Your task is to set down the line containing "bisnis, hingga penyusunan proposal usaha." and every later line of the entries, word for word, including the last.

######

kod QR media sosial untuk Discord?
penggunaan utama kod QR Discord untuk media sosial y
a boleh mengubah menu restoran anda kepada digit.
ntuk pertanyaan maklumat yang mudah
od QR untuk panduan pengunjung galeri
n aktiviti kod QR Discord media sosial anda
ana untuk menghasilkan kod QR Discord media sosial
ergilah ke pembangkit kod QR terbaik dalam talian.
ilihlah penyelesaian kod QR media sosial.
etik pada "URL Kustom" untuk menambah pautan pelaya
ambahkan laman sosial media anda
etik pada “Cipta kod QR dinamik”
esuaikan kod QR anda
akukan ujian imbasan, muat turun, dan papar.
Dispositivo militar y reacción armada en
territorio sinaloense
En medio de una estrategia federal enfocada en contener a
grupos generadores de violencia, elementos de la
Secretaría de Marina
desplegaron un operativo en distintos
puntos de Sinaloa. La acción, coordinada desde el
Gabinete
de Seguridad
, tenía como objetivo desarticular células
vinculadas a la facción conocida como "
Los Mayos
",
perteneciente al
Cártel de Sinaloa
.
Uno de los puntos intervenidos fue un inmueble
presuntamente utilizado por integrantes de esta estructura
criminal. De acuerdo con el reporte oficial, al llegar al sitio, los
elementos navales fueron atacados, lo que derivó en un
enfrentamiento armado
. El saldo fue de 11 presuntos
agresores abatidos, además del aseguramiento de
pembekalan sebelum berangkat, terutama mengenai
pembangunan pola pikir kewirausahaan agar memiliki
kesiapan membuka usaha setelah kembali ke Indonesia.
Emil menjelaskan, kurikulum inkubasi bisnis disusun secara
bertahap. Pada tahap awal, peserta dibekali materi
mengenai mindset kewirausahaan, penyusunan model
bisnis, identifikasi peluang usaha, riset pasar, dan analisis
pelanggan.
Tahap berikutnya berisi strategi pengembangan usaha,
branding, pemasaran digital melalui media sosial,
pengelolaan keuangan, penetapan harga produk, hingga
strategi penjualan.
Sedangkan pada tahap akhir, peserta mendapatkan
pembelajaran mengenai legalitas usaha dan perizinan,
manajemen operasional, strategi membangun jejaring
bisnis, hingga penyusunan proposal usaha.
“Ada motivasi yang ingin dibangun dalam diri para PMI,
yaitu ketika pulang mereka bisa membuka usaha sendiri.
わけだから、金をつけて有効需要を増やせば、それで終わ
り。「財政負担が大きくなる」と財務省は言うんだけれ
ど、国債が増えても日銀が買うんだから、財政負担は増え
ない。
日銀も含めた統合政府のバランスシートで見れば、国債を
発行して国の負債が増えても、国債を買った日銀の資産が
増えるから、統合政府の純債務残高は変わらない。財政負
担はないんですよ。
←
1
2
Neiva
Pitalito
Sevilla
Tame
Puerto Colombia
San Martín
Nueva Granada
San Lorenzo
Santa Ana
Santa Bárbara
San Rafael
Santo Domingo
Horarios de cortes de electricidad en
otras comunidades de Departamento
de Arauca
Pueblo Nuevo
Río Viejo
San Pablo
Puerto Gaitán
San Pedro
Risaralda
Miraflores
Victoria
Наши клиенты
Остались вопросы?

######

Answer space>
bisnis, hingga penyusunan proposal usaha.
“Ada motivasi yang ingin dibangun dalam diri para PMI,
yaitu ketika pulang mereka bisa membuka usaha sendiri.
わけだから、金をつけて有効需要を増やせば、それで終わ
り。「財政負担が大きくなる」と財務省は言うんだけれ
ど、国債が増えても日銀が買うんだから、財政負担は増え
ない。
日銀も含めた統合政府のバランスシートで見れば、国債を
発行して国の負債が増えても、国債を買った日銀の資産が
増えるから、統合政府の純債務残高は変わらない。財政負
担はないんですよ。
←
1
2
Neiva
Pitalito
Sevilla
Tame
Puerto Colombia
San Martín
Nueva Granada
San Lorenzo
Santa Ana
Santa Bárbara
San Rafael
Santo Domingo
Horarios de cortes de electricidad en
otras comunidades de Departamento
de Arauca
Pueblo Nuevo
Río Viejo
San Pablo
Puerto Gaitán
San Pedro
Risaralda
Miraflores
Victoria
Наши клиенты
Остались вопросы?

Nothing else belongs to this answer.